About this exercise
The answer should consist of each line from the data below that includes "Florian".

(Extracted page text data)
------------------------------------------------------------
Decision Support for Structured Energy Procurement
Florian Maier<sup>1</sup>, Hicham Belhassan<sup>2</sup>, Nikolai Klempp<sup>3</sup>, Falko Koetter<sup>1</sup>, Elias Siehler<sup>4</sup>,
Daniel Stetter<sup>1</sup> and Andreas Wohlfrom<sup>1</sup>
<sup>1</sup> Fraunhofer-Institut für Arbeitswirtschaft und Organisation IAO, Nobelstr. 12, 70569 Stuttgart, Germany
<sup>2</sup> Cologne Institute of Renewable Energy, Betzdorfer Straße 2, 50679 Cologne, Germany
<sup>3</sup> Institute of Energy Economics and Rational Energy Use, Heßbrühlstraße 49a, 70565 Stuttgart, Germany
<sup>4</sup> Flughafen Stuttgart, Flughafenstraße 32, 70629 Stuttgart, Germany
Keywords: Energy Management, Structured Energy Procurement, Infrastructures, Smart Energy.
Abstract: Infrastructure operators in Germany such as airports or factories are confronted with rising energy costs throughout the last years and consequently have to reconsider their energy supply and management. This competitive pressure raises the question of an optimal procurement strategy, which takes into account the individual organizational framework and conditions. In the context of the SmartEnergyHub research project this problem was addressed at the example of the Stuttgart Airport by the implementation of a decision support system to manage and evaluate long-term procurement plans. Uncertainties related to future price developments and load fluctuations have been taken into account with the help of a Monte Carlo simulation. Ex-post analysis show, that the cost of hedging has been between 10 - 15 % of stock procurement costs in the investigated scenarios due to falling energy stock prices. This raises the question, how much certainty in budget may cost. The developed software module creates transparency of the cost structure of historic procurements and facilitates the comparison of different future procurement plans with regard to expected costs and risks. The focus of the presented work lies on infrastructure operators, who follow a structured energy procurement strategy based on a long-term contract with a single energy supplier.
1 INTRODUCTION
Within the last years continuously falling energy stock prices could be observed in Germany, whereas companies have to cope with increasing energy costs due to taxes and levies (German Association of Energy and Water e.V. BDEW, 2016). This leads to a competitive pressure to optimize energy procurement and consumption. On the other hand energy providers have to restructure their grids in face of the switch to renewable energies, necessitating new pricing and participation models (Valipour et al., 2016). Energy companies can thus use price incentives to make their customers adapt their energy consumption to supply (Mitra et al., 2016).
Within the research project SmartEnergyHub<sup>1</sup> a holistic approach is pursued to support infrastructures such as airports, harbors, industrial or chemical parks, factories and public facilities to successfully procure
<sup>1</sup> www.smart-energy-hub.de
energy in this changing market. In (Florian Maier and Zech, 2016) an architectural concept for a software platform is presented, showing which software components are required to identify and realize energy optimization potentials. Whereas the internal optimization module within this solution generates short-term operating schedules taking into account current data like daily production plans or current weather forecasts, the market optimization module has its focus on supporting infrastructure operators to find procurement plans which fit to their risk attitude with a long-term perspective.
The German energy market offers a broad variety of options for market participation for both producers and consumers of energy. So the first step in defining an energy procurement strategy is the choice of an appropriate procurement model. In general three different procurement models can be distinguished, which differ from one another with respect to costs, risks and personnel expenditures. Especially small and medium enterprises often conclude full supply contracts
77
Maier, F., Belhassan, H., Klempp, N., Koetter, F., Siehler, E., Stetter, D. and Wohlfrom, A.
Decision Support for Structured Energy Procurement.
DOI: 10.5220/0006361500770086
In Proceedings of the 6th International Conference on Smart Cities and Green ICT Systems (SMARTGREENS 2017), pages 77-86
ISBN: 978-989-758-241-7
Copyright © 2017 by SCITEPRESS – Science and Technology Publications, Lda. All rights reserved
------------------------------------------------------------
Answer
Florian Maier<sup>1</sup>, Hicham Belhassan<sup>2</sup>, Nikolai Klempp<sup>3</sup>, Falko Koetter<sup>1</sup>, Elias Siehler<sup>4</sup>,
energy in this changing market. In (Florian Maier and Zech, 2016) an architectural concept for a software platform is presented, showing which software components are required to identify and realize energy optimization potentials. Whereas the internal optimization module within this solution generates short-term operating schedules taking into account current data like daily production plans or current weather forecasts, the market optimization module has its focus on supporting infrastructure operators to find procurement plans which fit to their risk attitude with a long-term perspective.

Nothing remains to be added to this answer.